Humphries would have been a cinch to win the World Cup overall title this season as well had she not skipped the season finale, a decision she made to devote more time to preparing for the world championships.
It was a risky move.
It looks brilliant now.
“We took the last World Cup race off to prepare for this and it worked," Humphries said. “I'm so happy it worked."
And a trophy that wouldn’t exist if not for her is, rightly, back in her possession. When Humphries won her first world title in 2012, she was disappointed to learn that there wasn’t a trophy — men’s bobsledders have ones to hoist for winning two- and four-man titles, shiny chalices engraved with the names of all past winners.
Such a prize didn’t exist for the women.
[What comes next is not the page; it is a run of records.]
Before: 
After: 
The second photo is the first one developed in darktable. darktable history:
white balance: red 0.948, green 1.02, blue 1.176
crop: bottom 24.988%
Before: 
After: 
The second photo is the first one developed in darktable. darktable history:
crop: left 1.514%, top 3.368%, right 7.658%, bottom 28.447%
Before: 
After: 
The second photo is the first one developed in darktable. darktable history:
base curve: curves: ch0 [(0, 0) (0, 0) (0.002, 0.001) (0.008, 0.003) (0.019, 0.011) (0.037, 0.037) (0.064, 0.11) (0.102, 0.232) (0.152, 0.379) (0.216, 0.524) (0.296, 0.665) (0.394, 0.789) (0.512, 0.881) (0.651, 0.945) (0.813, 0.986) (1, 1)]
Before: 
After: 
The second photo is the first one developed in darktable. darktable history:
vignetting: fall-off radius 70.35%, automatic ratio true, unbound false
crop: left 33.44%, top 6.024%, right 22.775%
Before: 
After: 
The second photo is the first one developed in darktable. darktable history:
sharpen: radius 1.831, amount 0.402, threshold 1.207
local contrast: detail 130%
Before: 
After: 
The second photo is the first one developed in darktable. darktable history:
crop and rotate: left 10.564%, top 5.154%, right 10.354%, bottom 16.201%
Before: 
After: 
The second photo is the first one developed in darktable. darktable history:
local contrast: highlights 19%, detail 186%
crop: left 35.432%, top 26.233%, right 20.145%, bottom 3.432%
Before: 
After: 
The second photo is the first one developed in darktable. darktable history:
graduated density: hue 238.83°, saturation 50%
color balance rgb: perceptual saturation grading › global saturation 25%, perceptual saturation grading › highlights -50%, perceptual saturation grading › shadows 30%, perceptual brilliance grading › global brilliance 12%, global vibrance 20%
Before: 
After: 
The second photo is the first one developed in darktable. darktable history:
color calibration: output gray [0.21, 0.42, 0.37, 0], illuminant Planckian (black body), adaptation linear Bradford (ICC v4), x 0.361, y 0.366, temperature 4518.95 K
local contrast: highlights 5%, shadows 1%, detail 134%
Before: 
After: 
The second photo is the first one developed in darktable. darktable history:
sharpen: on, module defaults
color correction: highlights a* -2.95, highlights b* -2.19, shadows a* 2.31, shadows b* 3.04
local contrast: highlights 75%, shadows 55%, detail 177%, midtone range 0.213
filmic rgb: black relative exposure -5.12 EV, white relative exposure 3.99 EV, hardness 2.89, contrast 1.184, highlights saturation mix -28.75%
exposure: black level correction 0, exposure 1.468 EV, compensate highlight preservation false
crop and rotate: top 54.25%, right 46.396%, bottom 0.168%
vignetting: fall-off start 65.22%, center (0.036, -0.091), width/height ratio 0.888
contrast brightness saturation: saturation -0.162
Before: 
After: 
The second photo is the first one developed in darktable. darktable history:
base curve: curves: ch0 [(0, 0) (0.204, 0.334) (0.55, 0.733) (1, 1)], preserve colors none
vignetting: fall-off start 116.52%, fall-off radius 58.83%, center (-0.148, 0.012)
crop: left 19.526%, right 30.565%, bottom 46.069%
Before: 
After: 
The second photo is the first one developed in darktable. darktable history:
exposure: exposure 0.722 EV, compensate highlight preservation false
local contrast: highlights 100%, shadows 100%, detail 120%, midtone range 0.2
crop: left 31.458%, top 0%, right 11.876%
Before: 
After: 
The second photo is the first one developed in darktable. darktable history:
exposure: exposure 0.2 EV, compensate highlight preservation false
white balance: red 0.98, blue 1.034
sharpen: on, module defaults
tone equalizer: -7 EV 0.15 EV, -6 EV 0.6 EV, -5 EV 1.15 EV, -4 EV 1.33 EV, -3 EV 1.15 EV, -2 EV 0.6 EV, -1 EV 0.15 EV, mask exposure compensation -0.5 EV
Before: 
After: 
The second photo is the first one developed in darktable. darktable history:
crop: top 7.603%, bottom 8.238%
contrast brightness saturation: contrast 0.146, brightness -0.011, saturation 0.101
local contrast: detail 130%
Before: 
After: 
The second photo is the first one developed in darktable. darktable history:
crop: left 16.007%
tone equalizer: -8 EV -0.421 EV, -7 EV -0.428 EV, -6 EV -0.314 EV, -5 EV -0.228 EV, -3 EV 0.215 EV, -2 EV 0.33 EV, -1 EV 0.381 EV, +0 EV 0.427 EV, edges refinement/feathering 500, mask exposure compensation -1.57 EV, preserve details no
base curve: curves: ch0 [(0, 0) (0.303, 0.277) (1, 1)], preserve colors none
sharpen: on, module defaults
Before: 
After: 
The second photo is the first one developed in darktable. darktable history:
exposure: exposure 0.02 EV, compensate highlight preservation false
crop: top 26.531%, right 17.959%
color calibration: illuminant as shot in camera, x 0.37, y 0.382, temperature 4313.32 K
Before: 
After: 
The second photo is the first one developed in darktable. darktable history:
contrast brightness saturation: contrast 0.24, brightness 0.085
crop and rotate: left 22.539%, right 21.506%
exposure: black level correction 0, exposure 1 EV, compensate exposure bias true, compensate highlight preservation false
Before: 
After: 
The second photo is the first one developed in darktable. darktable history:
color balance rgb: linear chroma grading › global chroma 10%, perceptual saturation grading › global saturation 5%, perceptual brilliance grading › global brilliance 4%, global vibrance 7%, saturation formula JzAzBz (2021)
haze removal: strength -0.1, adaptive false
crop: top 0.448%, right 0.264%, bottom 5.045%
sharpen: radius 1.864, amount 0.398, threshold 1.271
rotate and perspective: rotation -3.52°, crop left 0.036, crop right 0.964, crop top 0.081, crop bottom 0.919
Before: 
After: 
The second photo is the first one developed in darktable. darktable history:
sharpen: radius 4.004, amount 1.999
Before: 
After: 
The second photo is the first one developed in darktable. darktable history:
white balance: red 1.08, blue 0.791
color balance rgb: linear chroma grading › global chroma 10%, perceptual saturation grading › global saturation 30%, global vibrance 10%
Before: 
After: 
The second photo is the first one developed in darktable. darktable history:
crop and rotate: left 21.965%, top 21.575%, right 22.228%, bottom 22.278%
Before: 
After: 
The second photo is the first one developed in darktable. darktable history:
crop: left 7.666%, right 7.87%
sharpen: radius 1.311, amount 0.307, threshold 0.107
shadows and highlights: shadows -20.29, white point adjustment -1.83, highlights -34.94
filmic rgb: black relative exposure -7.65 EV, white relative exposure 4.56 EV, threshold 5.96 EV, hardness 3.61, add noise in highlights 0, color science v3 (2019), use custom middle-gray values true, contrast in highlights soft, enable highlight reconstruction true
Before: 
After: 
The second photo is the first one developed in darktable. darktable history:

Humphries’ parents offered to buy one themselves and donate it to the International Bobsled and Skeleton Federation, and when that organization finally got a trophy for the women it was Humphries who commissioned the engraving of all past winners’ names.
For the third time, her name is headed there.
"We are extremely proud of the things she has done to make the sport a better place to be in,” Humphries’ mother, Cheryl Simundson, said before the start of the world championships. “She's leaving a legacy for the future generation of girls and young women, showing that one person can make a difference no matter how small."
Kirasis won in 2005, 2007 and 2008 — three consecutive titles, since there were no world championships in the Olympic year of 2006, when the German legend also took gold at the Turin Games.
Humphries has also been the brightest spot for the U.S. in the three sliding sports all winter. USA Luge has 11 medals this winter, but no golds. USA Bobsled and Skeleton combined for seven World Cup medals this season, two of those being a four-man bronze in a sled driven by Hunter Church and a women’s skeleton bronze from Megan Henry.
Everything else — four World Cup golds, one World Cup bronze and now the 13th world championship in USABS history from two-man, four-man, women’s bobsled and skeleton events — has come with Humphries in the driver’s seat.
“I really couldn't have done it without everybody on my team this year," Humphries said.